__Prompt__. Rewrite everything in the Airbnb Boston analysis text from "Data analysis and" down to "in better way.", putting "platform" wherever "marketplace" appears.

==== Source extract ====

Data analysis and visualization of the Airbnb Boston dataset.

## Introduction

![airbnb.png](attachment:airbnb.png)

Airbnb is an online marketplace that lets people rent out their properties or spare rooms to other people.
To increase profits, we need to understand the customers' needs in better way. 
In this notebook we will be exploring different neighborhoods, prices, and distribution across the Boston area to better understand the customer.

![boston.jpg](attachment:boston.jpg)

## Business Understanding

<ol>
<li>What are the areas where Airbnb rentals are popular?</li>
<li>What are the most expensive neighborhoods in Boston?</li>
<li>What type of property is most expensive?</li>
<li>What type of rooms are most expensive?</li>
<li>Which neighborhood has the highest review scores?</li>
<li>What is the most frequent words among reviews</li>
</ol>

Part 1: Libraries to import

In [None]:
!pip install folium

In [None]:
import pandas as pd
import numpy as np
import seaborn as sns
import plotly.graph_objects as go
from plotly.offline import init_notebook_mode, iplot
import matplotlib.pyplot as plt
import plotly.figure_factory as ff
import folium
from folium.plugins import FastMarkerCluster
from wordcloud import WordCloud, STOPWORDS 
import gensim 
from gensim.models import Word2Vec

In [None]:
%matplotlib inline

## Data Understanding
In this part we will load the data, check for missing values, and then clean the data for analysis if needed.

==== Provided information ====

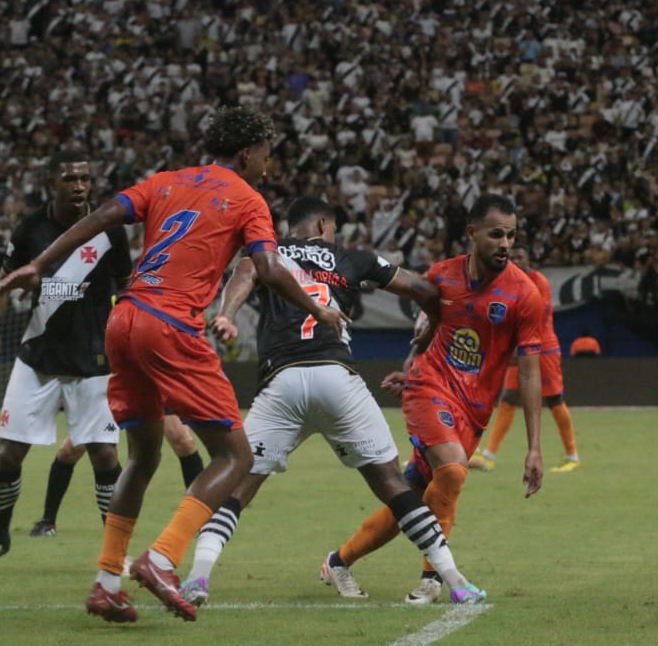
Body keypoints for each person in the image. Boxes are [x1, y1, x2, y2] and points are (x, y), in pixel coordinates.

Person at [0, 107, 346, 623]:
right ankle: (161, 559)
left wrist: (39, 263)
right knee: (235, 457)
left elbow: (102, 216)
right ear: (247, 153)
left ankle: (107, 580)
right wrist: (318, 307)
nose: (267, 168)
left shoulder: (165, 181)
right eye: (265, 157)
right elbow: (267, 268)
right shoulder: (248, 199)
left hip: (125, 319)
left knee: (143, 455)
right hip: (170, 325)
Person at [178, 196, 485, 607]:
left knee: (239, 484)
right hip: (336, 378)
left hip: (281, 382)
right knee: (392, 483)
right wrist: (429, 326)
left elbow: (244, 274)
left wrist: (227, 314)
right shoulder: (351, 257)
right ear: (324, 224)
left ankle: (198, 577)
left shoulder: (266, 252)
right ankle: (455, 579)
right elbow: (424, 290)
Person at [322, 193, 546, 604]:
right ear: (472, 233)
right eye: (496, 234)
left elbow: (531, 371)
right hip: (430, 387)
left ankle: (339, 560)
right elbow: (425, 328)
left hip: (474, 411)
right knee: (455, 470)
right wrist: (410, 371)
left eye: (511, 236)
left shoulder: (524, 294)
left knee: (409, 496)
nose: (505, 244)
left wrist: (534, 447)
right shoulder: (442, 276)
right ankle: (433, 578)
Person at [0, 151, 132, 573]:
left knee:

====
==== Provided information ====

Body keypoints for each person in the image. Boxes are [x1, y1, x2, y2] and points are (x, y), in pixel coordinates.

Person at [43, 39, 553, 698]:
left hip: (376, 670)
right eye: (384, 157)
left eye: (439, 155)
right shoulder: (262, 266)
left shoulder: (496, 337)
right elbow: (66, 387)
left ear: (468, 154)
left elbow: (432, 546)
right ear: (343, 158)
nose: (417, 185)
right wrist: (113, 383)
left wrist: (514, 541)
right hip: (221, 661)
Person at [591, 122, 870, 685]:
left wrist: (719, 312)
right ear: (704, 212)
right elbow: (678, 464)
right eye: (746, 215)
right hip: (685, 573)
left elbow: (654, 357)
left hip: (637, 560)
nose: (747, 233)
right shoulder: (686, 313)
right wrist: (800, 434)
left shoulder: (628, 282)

====

__Your response__.
Data analysis and visualization of the Airbnb Boston dataset.

## Introduction

![airbnb.png](attachment:airbnb.png)

Airbnb is an online platform that lets people rent out their properties or spare rooms to other people.
To increase profits, we need to understand the customers' needs in better way.